Nearly half of pharmaceutical companies can be found on social media websites according to a report by IMS Institute for Healthcare Informatics, but most use their accounts as a broadcasting channel with very little interaction with patients and doctors.

“We think it’s essential that they find a way to engage,” Murray Aitken, executive director of IMS Institute for Healthcare Informatics and one of the authors of the report, told BioWorld Insight. “It’s where the patients are.”

A lack of guidance from the FDA is one of the biggest reasons drug makers have been slow to embrace social media. The agency issued draft guidance on the use of social media earlier this month with final guidance expected by July. (See BioWorld Today, Jan. 14, 2014.)

Beyond the U.S., companies must deal with regulations in other countries, which can be tricky since the Internet has no borders.

Adding to the complexity, monitoring and interacting with patients on the Internet can open drug companies up to responsibility of additional reporting of adverse events.

But Aiken said the regulatory uncertainty isn’t “a valid reason to stay on the sidelines. There’s always going to be grey areas. Social media is ever changing so regulators will never be able to fully keep up.”

With a lack of measurements for success, it can be hard for companies to know whether their investment in social media is producing substantial returns on investment. Aiken suggested that company’s social media activities shouldn’t be viewed as a standalone part of the commercial structure but in the context of the overall marketing campaign.

Despite the uncertainty, some companies have tested the waters with a trial-and-error approach. IMS Institute created a Social Media Engagement Index measuring companies on their reach, relevance and relationships. Of the 50 largest drug companies, Johnson & Johnson Co., of New Brunswick, N.J., topped the list, followed by London-based Glaxosmithkline plc. and Novo Nordisk A/S, of Bagsvaerd, Denmark, rounding out the top three.

Johnson & Johnson and Glaxosmithkline have consumer health divisions where engagement may come with less regulatory risk, which might give their prescription drug counterparts a leg up. Companies with narrow therapeutic focuses also tended to have high levels of social media engagement. “Smaller companies are more likely to take some risk and see what does and doesn’t work,” Aitken said.

Ironically, without any fear of wrist slapping from itself, the FDA is more engaged with the health care audience than most pharmaceutical companies. If included in IMS Institute’s rankings, the FDA would rank in the top three for each of the three index measurements.

While not typically thought of as social media, IMS Institute did extensive research on Wikipedia since it’s a website with user-edited information that patients and doctors often turn to first because the pages rank high in web searches.
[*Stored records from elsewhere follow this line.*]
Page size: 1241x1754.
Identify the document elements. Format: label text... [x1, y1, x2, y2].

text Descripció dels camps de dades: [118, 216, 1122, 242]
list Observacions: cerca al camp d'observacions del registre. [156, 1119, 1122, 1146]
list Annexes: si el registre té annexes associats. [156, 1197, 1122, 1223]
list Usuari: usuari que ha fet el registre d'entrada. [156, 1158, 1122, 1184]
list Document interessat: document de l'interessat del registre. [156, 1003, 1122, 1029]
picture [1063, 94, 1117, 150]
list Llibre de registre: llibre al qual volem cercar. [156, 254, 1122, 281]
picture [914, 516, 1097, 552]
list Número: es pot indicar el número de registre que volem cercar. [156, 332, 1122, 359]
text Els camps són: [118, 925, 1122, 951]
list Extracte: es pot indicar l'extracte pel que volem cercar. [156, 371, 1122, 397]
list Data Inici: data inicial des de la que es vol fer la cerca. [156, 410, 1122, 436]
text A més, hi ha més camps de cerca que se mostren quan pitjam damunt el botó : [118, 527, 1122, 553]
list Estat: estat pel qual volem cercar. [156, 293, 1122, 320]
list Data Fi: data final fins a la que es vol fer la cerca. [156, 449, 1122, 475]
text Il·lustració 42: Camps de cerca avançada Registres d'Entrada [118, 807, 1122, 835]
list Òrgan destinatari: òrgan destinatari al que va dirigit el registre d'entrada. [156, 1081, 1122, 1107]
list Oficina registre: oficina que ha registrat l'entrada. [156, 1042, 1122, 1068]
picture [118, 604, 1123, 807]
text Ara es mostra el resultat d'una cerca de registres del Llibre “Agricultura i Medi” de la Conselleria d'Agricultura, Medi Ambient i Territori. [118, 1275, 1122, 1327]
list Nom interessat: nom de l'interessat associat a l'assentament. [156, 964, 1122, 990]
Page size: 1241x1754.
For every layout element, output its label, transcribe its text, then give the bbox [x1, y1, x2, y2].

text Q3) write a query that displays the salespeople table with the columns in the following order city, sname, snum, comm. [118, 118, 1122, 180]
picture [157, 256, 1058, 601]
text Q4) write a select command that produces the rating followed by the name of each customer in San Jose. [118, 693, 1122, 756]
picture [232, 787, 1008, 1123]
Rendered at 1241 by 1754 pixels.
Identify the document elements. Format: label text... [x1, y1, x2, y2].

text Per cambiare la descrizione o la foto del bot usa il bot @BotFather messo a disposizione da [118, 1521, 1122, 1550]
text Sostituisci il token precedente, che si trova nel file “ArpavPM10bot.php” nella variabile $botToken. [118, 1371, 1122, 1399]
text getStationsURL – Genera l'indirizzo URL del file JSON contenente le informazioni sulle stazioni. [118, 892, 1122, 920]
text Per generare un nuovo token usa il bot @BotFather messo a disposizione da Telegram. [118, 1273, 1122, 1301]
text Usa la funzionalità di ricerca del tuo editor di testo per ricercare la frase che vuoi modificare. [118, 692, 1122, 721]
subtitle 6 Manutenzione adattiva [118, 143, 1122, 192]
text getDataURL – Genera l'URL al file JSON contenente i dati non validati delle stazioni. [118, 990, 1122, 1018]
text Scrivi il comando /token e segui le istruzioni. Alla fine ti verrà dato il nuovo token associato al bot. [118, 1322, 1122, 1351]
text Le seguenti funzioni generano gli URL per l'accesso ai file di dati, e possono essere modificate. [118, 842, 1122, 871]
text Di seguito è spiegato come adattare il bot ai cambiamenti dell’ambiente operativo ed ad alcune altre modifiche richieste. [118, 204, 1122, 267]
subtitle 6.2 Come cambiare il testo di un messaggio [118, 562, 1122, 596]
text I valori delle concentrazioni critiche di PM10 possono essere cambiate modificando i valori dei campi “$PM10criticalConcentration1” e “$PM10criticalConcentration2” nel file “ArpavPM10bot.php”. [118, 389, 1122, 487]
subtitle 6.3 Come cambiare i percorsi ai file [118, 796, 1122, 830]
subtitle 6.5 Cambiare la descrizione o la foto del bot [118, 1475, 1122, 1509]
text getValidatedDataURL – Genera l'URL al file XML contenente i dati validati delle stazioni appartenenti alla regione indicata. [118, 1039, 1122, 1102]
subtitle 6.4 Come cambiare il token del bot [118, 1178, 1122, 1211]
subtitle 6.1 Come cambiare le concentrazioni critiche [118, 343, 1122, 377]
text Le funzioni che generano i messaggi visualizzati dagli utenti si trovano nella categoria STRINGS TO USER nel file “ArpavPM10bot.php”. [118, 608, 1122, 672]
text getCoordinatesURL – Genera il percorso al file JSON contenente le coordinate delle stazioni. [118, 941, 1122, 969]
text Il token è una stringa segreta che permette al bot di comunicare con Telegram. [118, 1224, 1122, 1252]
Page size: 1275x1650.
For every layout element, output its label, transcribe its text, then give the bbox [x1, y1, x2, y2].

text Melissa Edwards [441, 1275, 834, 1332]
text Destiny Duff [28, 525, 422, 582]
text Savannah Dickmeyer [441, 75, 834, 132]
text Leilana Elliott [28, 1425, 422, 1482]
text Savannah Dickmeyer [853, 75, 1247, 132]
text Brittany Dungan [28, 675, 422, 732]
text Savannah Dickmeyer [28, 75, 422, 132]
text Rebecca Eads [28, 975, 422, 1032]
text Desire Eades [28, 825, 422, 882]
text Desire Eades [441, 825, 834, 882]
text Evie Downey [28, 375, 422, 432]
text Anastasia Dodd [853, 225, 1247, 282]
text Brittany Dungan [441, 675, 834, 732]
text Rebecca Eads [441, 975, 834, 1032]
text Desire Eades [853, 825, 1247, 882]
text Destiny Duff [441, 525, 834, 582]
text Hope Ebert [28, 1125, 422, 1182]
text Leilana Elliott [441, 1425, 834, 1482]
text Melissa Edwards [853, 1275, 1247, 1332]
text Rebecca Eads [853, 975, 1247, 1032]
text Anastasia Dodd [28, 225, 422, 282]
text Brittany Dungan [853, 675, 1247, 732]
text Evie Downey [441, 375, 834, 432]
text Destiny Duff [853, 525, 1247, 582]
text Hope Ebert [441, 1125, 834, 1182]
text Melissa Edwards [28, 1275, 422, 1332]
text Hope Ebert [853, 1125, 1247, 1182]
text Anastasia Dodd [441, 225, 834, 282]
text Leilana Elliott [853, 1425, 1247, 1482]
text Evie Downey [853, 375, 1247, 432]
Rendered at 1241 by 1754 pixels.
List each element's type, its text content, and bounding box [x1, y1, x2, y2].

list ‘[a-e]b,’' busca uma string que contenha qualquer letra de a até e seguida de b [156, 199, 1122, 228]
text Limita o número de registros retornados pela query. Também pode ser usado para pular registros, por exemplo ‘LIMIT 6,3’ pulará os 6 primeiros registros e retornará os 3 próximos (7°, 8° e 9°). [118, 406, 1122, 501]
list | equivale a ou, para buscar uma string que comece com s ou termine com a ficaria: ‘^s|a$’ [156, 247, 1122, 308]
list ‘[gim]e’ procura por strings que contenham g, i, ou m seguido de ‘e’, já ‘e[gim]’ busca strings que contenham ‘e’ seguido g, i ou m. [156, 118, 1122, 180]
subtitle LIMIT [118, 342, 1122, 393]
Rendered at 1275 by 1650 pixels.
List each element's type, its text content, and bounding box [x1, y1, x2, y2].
The top 100 Wikipedia pages for health care topics were viewed an average of 1.9 million times each over the last year.

Researchers found a high correlation between IMS prescription data and visits to Wikipedia sites for many diseases. The spike in visits to a disease website could come before, after or at the same time as a spike in prescriptions for drugs treating that disease. The timing correlated with the average age for patients with the diseases: 39 years old for diseases where Wikipedia visits came before prescriptions and 54 years old for diseases where treatment came before Wikipedia visits.

The difference suggest that younger people are doing research before seeking treatment while older people are getting treated and then seeking information online afterward, giving companies an idea of when they should be engaging patients on social media.